VAL BOURNE plots a new landscape and discovers the roots of the scarecrow

There are lots of gardeners who hang up their tools in October and only emerge again in spring. But there are always things that can only be accomplished in winter. It's the ideal time to think about your hard landscape, to lay paths and patios on frost-free days. Or, if you're inept on the do-it-yourself front like me, to get someone in. I've just had some paths laid in my vegetable patch and I'm waiting for some untreated wood so that I (or rather we') can make four raised beds.

My slabs are conservation grade, made from reconstituted materials. After all, in the age of green gardening, it's hard to justify Indian sandstone with its attendant air miles and the damage it does to the landscape. The four paths have given me four raised beds and these are ideal in vegetable gardens. If they are small enough to lean over you don't have to walk on the soil. Continually trampling, to harvest crops or plant, ruins the soil structure and stops things growing. This happens because compacted soil holds lots of water which can't drain away. Therefore the soil can't warm up and roots can't penetrate either.

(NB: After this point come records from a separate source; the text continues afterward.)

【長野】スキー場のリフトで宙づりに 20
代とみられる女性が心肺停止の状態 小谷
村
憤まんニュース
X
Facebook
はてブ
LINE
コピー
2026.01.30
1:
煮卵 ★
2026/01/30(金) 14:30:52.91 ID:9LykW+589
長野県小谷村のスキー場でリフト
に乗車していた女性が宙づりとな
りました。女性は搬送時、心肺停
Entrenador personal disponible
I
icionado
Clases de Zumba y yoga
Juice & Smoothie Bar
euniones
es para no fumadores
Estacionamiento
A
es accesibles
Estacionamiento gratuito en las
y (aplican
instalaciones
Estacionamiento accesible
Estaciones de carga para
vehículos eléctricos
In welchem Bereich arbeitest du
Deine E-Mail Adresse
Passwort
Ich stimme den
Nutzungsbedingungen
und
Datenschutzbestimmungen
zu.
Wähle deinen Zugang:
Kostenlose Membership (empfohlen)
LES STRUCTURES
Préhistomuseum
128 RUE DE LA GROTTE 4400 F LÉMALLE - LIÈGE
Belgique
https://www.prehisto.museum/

Raised beds aren't new. Susan Campbell, writing in her fascinating book The History of Kitchen Gardening (published by Frances Lincoln), tells us that Tudor gardeners relied entirely on the raised bed system. She also mentions that the Romans used them too, having adopted the system from older civilisations.

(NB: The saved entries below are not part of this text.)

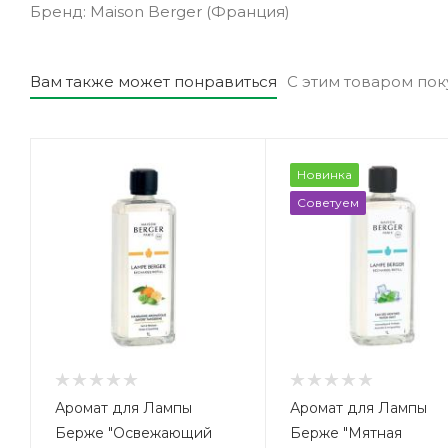
Бренд: Maison Berger (Франция)
Вам также может понравиться
С этим товаром по
Новинка
Советуем
Аромат для Лампы
Аромат для Лампы
Берже "Освежающий
Берже "Мятная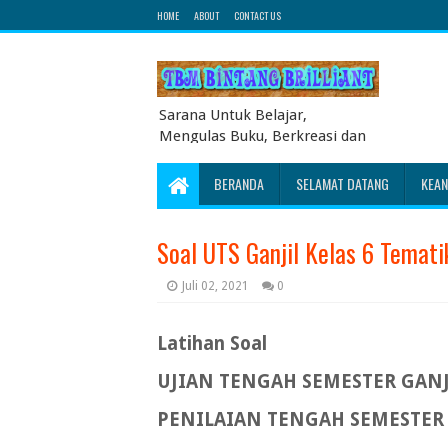
HOME
ABOUT
CONTACT US
Sarana Untuk Belajar,
Mengulas Buku, Berkreasi dan
Berbagi Pengetahuan serta
Energi Literasi Berbagai soal
BERANDA
SELAMAT DATANG
KEA
ujian sekolah dasar juga
dibahas disini
Soal UTS Ganjil Kelas 6 Temat
Juli 02, 2021
0
Latihan Soal
UJIAN TENGAH SEMESTER GANJ
PENILAIAN TENGAH SEMESTER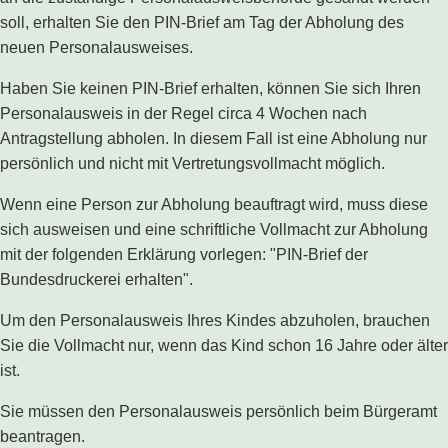
soll, erhalten Sie den PIN-Brief am Tag der Abholung des
neuen Personalausweises.
Haben Sie keinen PIN-Brief erhalten, können Sie sich Ihren
Personalausweis in der Regel circa 4 Wochen nach
Antragstellung abholen. In diesem Fall ist eine Abholung nur
persönlich und nicht mit Vertretungsvollmacht möglich.
Wenn eine Person zur Abholung beauftragt wird, muss diese
sich ausweisen und eine schriftliche Vollmacht zur Abholung
mit der folgenden Erklärung vorlegen: "PIN-Brief der
Bundesdruckerei erhalten".
Um den Personalausweis Ihres Kindes abzuholen, brauchen
Sie die Vollmacht nur, wenn das Kind schon 16 Jahre oder älter
ist.
Sie müssen den Personalausweis persönlich beim Bürgeramt
beantragen.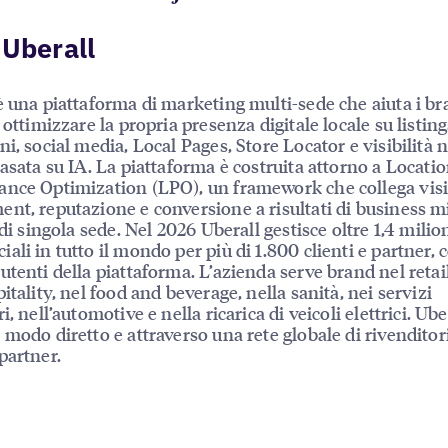
 Uberall
è una piattaforma di marketing multi-sede che aiuta i br
 ottimizzare la propria presenza digitale locale su listing
ni, social media, Local Pages, Store Locator e visibilità n
basata su IA. La piattaforma è costruita attorno a Locati
nce Optimization (LPO), un framework che collega visib
nt, reputazione e conversione a risultati di business mi
 di singola sede. Nel 2026 Uberall gestisce oltre 1,4 milion
ali in tutto il mondo per più di 1.800 clienti e partner, 
utenti della piattaforma. L’azienda serve brand nel retail
itality, nel food and beverage, nella sanità, nei servizi
i, nell’automotive e nella ricarica di veicoli elettrici. Ube
 modo diretto e attraverso una rete globale di rivenditor
partner.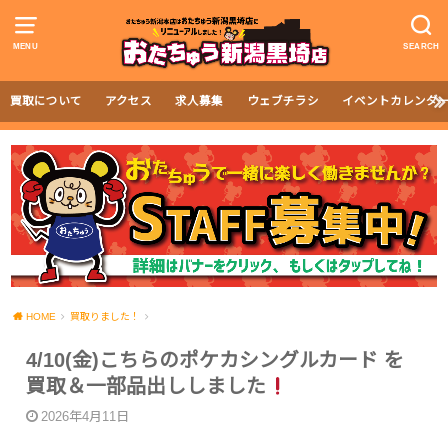
MENU
SEARCH
買取について
アクセス
求人募集
ウェブチラシ
イベントカレンダ
HOME
買取りました！
4/10(金)こちらのポケカシングルカード を
買取＆一部品出ししました
2026年4月11日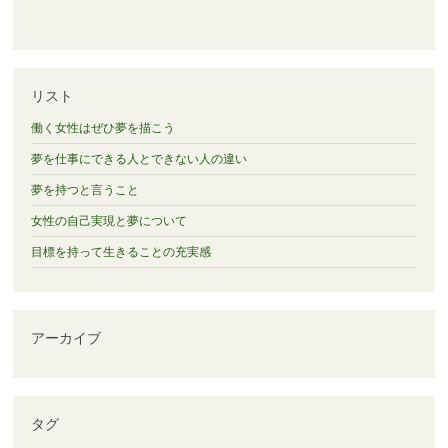
リスト
働く女性はぜひ夢を描こう
夢を仕事にできる人とできない人の違い
夢を持つと言うこと
女性の自己実現と夢について
目標を持って生きることの充実感
アーカイブ
タグ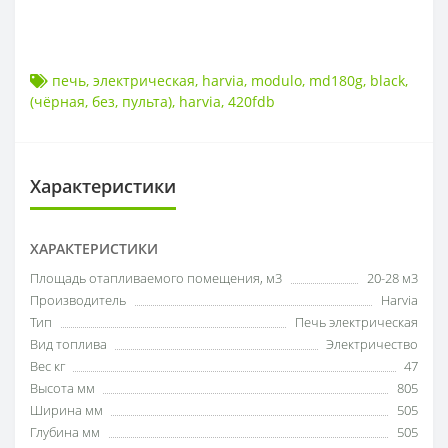
печь
,
электрическая
,
harvia
,
modulo
,
md180g
,
black
,
(чёрная
,
без
,
пульта)
,
harvia
,
420fdb
Характеристики
ХАРАКТЕРИСТИКИ
Площадь отапливаемого помещения, м3
20-28 м3
Производитель
Harvia
Тип
Печь электрическая
Вид топлива
Электричество
Вес кг
47
Высота мм
805
Ширина мм
505
Глубина мм
505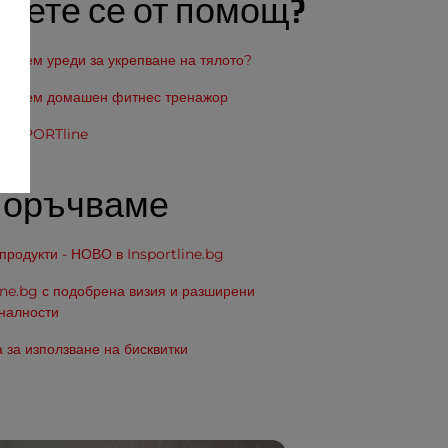
аете се от помощ?
зберем уреди за укрепване на тялото?
изберем домашен фитнес тренажор
 inSPORTline
поръчваме
родукти - НОВО в Insportline.bg
ine.bg с подобрена визия и разширени
налности
 за използване на бисквитки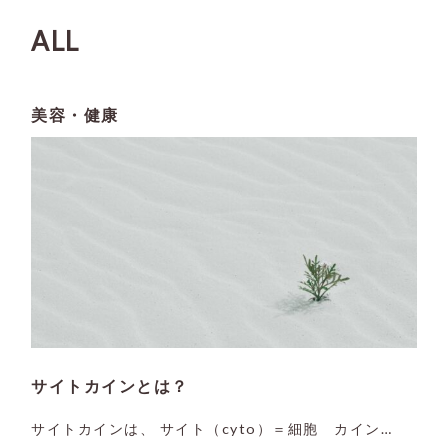
ライフスタイル
ALL
美容・健康
サイトカインとは？
サイトカインは、 サイト（cyto）＝細胞 カイン…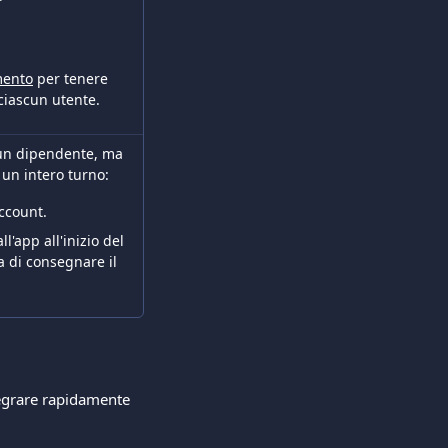
mento
 per tenere 
 ciascun utente.
i un dipendente, ma 
 un intero turno:
account.
l'app all'inizio del 
a di consegnare il 
tegrare rapidamente 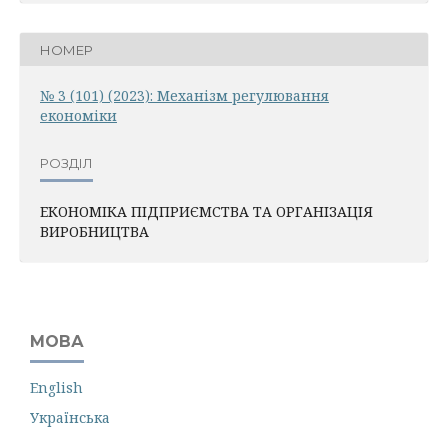
НОМЕР
№ 3 (101) (2023): Механiзм регулювання
економiки
РОЗДІЛ
ЕКОНОМІКА ПІДПРИЄМСТВА ТА ОРГАНІЗАЦІЯ
ВИРОБНИЦТВА
МОВА
English
Українська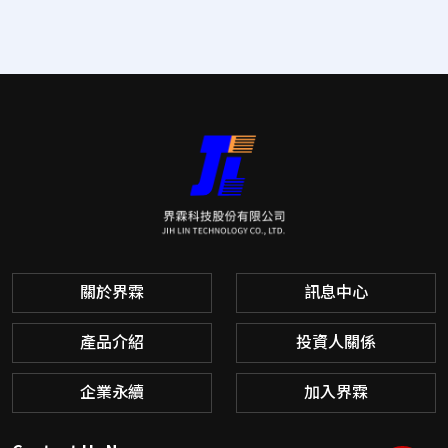
關於界霖
訊息中心
產品介紹
投資人關係
企業永續
加入界霖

The great market gardeners who supplied London in the late 18th century often worked on raised beds, although it depended on the crop. The paths were just wide enough to allow a man to kneel down and the beds never more than double the length of a man's arm. My beds are larger and I will have to use a plank or two, but the no-tread idea is the same.

Records show that cabbages were grown all over Battersea, onions at Deptford, peas in Kent, turnips in Norfolk and the banks of The Thames grew a whole range of plants on 10,000 acres. This turned over an annual income of £645,000 from vegetables and £400,000 from fruit - and this was in 1798. Fruit nurseries covered Hammersmith, Bethnal Green, Hackney, Hoxton and Whitechapel. Mortlake was famous for its asparagus and, as the city expanded, the market gardening area moved outwards. I can clearly remember the market gardens that used to exist close to Heathrow when I was a child.

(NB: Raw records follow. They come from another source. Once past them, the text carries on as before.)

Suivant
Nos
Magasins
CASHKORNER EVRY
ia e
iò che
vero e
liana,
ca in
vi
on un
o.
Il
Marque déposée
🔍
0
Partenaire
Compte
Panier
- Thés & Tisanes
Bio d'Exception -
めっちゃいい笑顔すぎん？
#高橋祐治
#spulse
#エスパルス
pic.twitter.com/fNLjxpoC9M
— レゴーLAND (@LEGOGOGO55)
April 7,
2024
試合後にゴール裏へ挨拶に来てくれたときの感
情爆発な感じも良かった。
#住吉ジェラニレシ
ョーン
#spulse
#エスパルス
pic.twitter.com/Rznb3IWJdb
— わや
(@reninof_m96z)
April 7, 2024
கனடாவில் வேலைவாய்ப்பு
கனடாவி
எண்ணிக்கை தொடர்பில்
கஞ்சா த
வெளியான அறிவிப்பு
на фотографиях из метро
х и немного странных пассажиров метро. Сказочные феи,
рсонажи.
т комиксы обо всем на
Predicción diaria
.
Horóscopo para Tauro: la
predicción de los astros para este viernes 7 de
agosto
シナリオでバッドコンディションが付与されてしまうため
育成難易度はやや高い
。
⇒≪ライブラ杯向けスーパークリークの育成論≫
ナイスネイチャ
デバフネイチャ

I also intend to make a scarecrow for next spring. The Worzel Gummidges of horticulture also have an ancient past. Classical gardeners kept effigies of the god Priapus, symbolised by his maleness', to ensure fertility. Often these effigies were fashioned from fig trees and they were always given an apron to hide their "rampant, private parts", Susan Campbell tells us. The effigy was placed in the middle of the garden and rocket was grown close to the effigy and fed to sluggish husbands'.

It's a strange comfort to know that women had the same crosses to bear thousands of years ago and I shall be ordering several packets and guess where I'll be planting them!